### TASK BRIEF
Return verbatim the lines of the listing below, starting with the line that contains "suspeitos foram presos" and continuing through the final line of the listing, both included.

### DATA
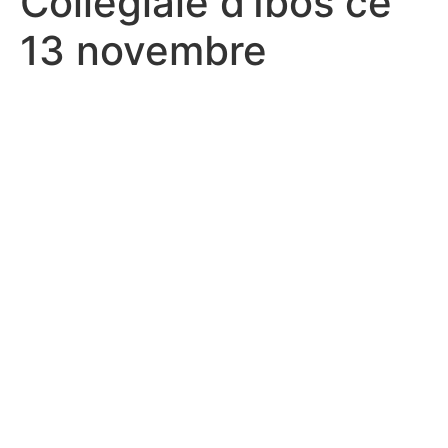
Collégiale d’Ibos ce
13 novembre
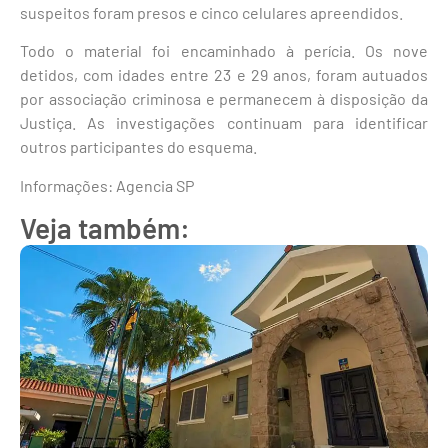
suspeitos foram presos e cinco celulares apreendidos.
Todo o material foi encaminhado à perícia. Os nove
detidos, com idades entre 23 e 29 anos, foram autuados
por associação criminosa e permanecem à disposição da
Justiça. As investigações continuam para identificar
outros participantes do esquema.
Informações: Agencia SP
Veja também:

### EXPECTED ANSWER
suspeitos foram presos e cinco celulares apreendidos.
Todo o material foi encaminhado à perícia. Os nove
detidos, com idades entre 23 e 29 anos, foram autuados
por associação criminosa e permanecem à disposição da
Justiça. As investigações continuam para identificar
outros participantes do esquema.
Informações: Agencia SP
Veja também:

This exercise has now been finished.